×


Amazon Redshift - Its features and how to set it up

Are you trying to set up Amazon Redshift ?

This guide is for you.


Amazon Redshift is a fully-managed petabyte-scale cloud based data warehouse product designed for large scale data set storage and analysis. It is also used to perform large scale database migrations.

We have a lot of customers using Amazon Redshift since it is a fully managed data warehouse service in the cloud.

To create a data warehouse we have to launch a set of computing resources called nodes, which then organize into clusters.

Each cluster runs an Amazon Redshift engine and contains one or more databases.

Here at Ibmi Media, as part of our Server Management Services, we regularly help our Customers to perform AWS related queries.

In this context, we shall look into how to configure Amazon Redshift.


Main Features of Amazon Redshift includes:

1. Supports VPC − We can launch Redshift within VPC and control access to the cluster through the virtual networking environment.

2. Encryption − We can encrypt and configure data in Redshift while creating tables in Redshift.

3. SSL − To encrypt connections between clients and Redshift.

4. Scalable − With a few simple clicks, the number of nodes can easily scale in the Redshift data warehouse as per requirement.

5. Cost-effective − It is a cost-effective alternative to traditional data warehousing practices.


How to set up Amazon Redshift ?

Now, you will learn the steps to set up Amazon Redshift.:


1. Sign in and launch a Redshift Cluster

i. Sign in to AWS Management Console and open Amazon Redshift console – https://console.aws.amazon.com/redshift/

ii. Select the region where we need to create the cluster using the Region menu.

iii. Then click the Launch Cluster button.

iv. Here, provide the required details and click the Continue button till the review page.

v. On the confirmation page, click the Close button to finish so that cluster is visible in the Clusters list.

vi. Then select the cluster in the list and review the Cluster Status information.


2. Configure the security group to authorize client connections to the cluster.

Follow these steps to the security group on the EC2-VPC platform.

i. Open Amazon Redshift Console and click Clusters on the navigation pane.

ii. When we select the desired Cluster, its Configuration tab opens.
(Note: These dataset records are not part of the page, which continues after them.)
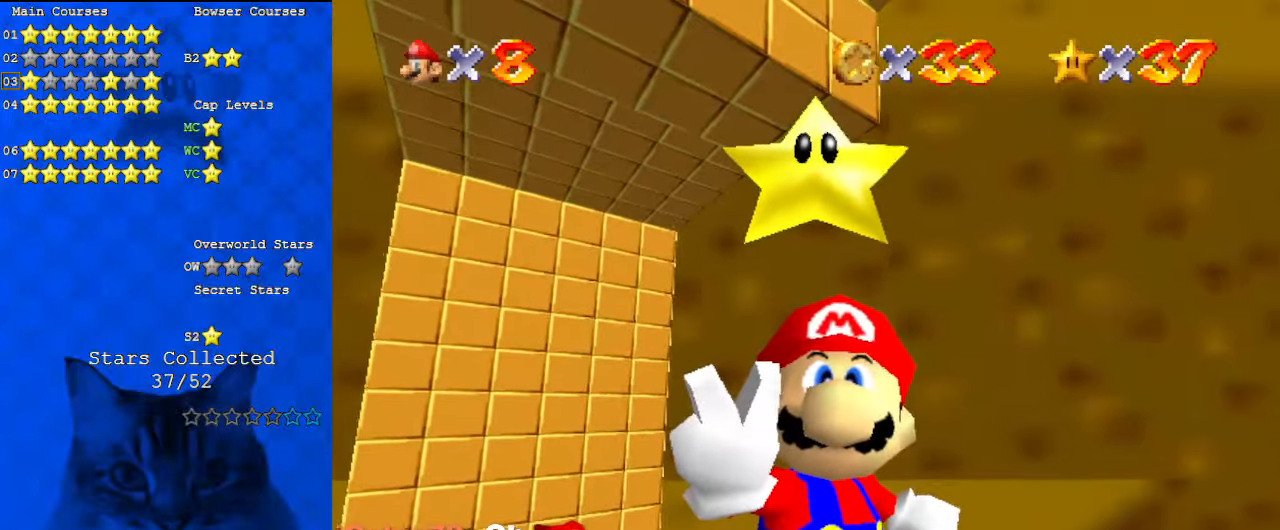
{"keys": [], "events": []}
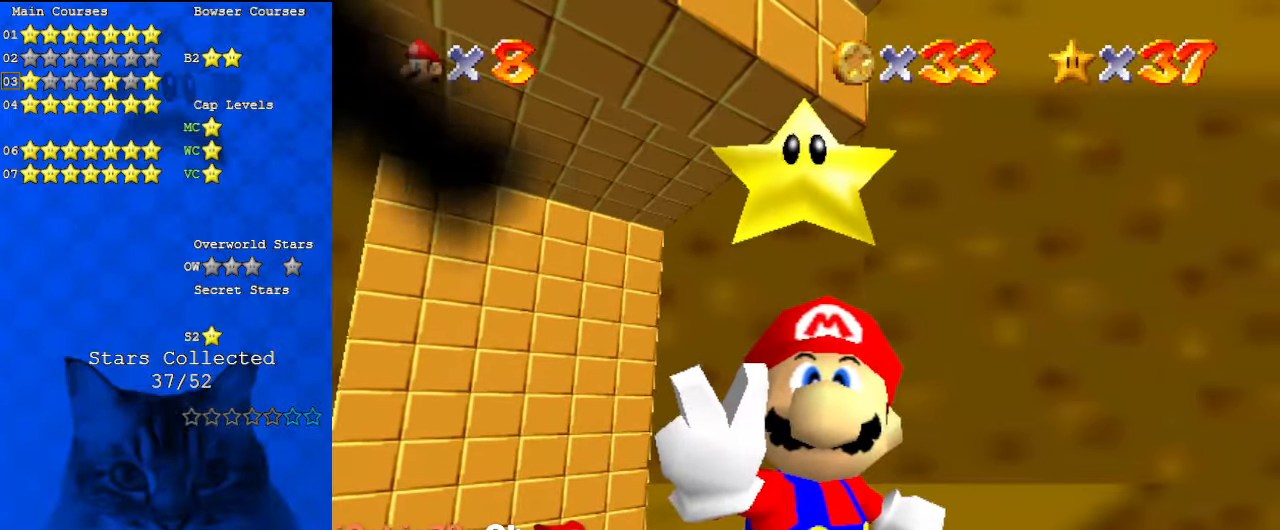
{"keys": ["y"], "events": [[500, "y", "down"]]}
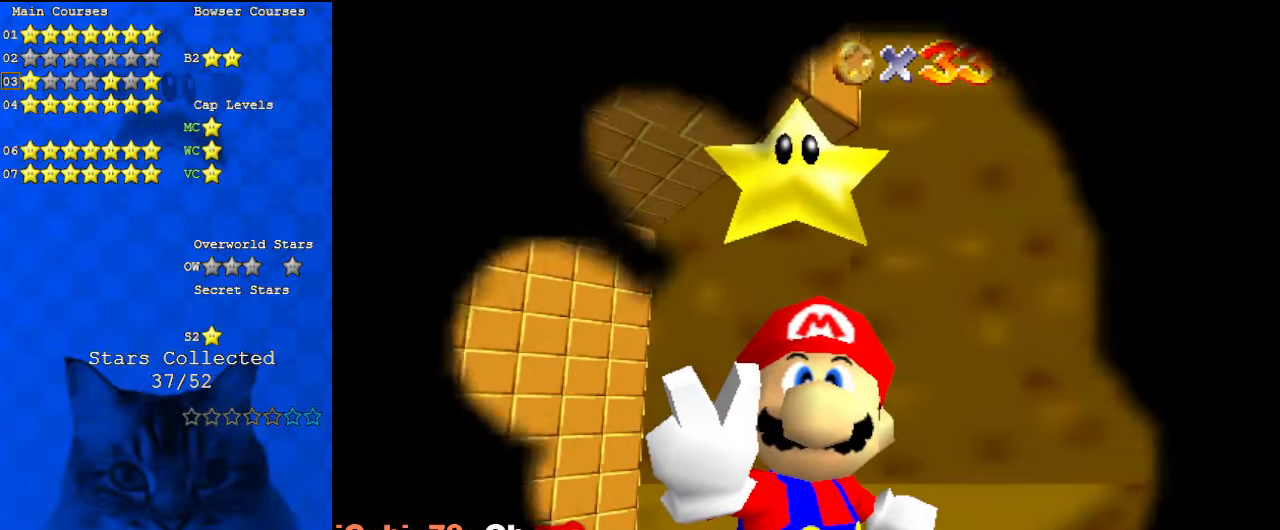
{"keys": [], "events": [[134, "y", "up"]]}
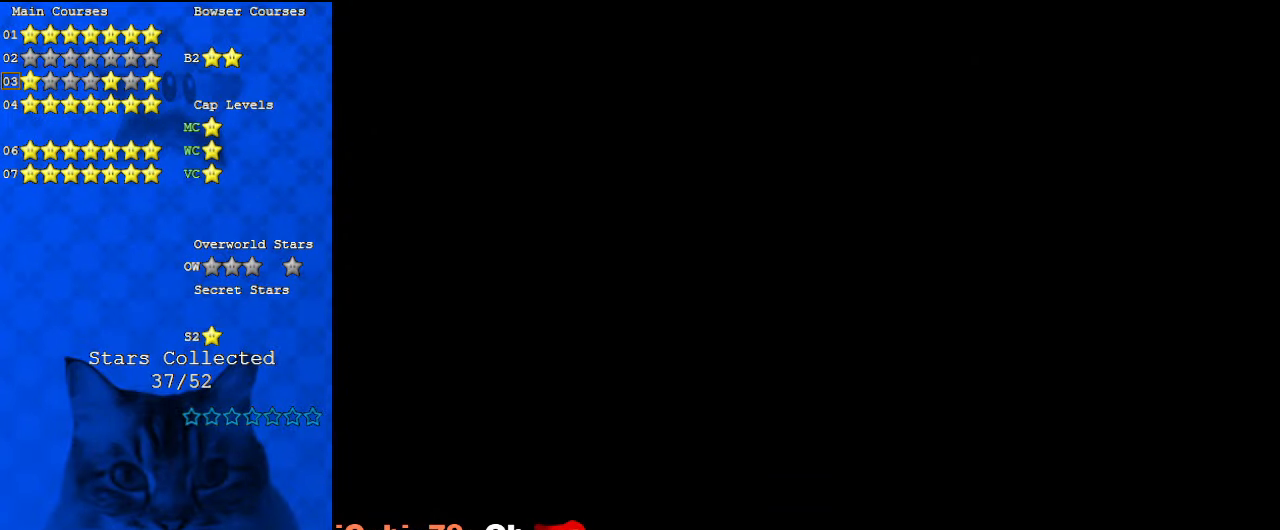
{"keys": [], "events": []}
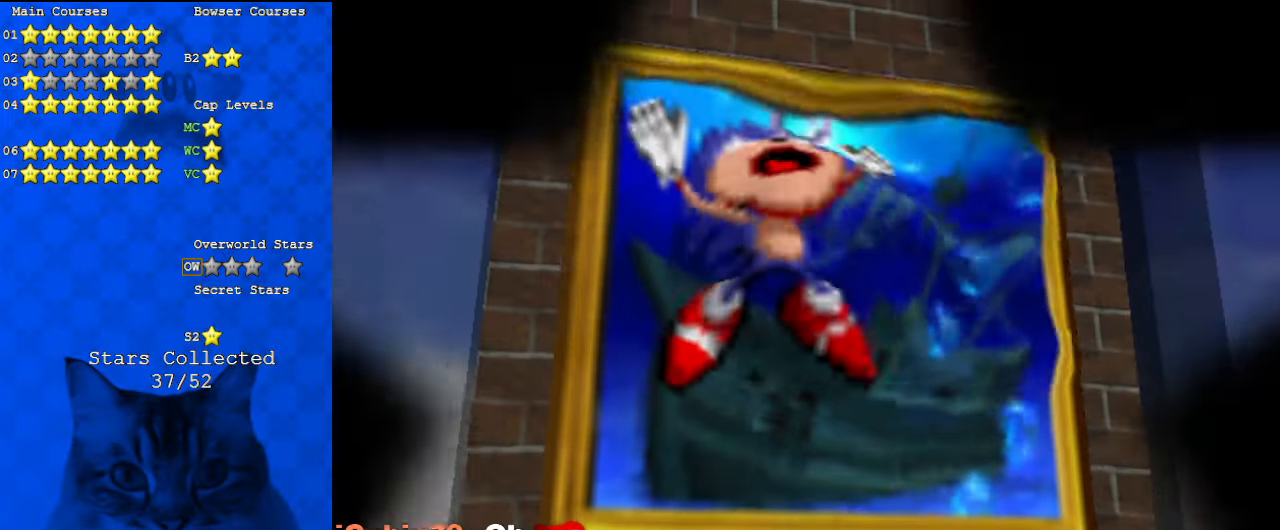
{"keys": [], "events": []}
iii. Then click the Security group.

iv. Here, click the Inbound tab.

v. Click the Edit button. Set the fields as below and click the Save button:

Type − Custom TCP Rule
Protocol − TCP
Port Range − Type the same port number used while launching the cluster. By default, the port for Amazon Redshift is 5439.
Source − Select Custom IP, then type 0.0.0.0/0.


3. Connect to Redshift Cluster

Given below are the steps to connect directly to Redshift Cluster:

i. Connect the cluster by using a SQL client tool. It supports SQL client tools that are compatible with PostgreSQL JDBC or ODBC drivers.

JDBC: https://jdbc.postgresql.org/download/postgresql-8.4-703.jdbc4.jar
ODBC: https://ftp.postgresql.org/pub/odbc/versions/msi/psqlodbc_08_04_0200.zip or
http://ftp.postgresql.org/pub/odbc/versions/msi/psqlodbc_09_00_0101x64.zip for 64-bit machines

ii. Use the following steps to get the Connection String.

a) Open Amazon Redshift Console and select Cluster in the Navigation pane.

b) Select the cluster of choice and click the Configuration tab.

c) A page opens with JDBC URL under Cluster Database Properties. Copy the URL.

iii. Use the following steps to connect the Cluster with SQL Workbench/J.

a) Open SQL Workbench/J.

b) Select the File and click the Connect window.

c) Select Create a new connection profile and fill in the required details like name, etc.

d) Click Manage Drivers and Manage Drivers dialog box opens.

e) Click the Create a new entry button and fill in the required details.

iv. Then click the folder icon and navigate to the driver location.

Finally, click the Open button

v. Leave the Classname box and Sample URL box blank. Then click OK.

vi. Choose the Driver from the list.

vii. In the URL field, paste the JDBC URL.

viii. Eventually, enter the username and password to their respective fields.

ix. Finally, select the Autocommit box and click Save profile list.


[Need urgent help with installing missing packages on Ubuntu Servers? We'd be happy to assist you. ]


Conclusion

This article covers an effective method to set up Amazon Redshift. Amazon Redshift is a fully managed, petabyte-scale data warehouse service in the cloud. This enables you to use your data to acquire new insights for your business and customers. The first step to create a data warehouse is to launch a set of nodes, called an Amazon Redshift cluster.

Amazon Redshift is a relational database management system (RDBMS), so it is compatible with other RDBMS applications. Amazon Redshift and PostgreSQL have a number of very important differences that you need to take into account as you design and develop your data warehouse applications.

Amazon Redshift is based on PostgreSQL.

Amazon Redshift is specifically designed for online analytic processing (OLAP) and business intelligence (BI) applications, which require complex queries against large datasets.


What is the difference between Amazon Redshift and Amazon Redshift Spectrum and Amazon Aurora?

Amazon Simple Storage Service (Amazon S3) is a service for storing objects, and Amazon Redshift Spectrum enables you to run Amazon Redshift SQL queries against exabytes of data in Amazon S3.

Both Amazon Redshift and Amazon RDS enable you to run traditional relational databases in the cloud while offloading database administration. 

Customers use Amazon RDS databases primarily for online-transaction processing (OLTP) workload while Redshift is used primarily for reporting and analytics.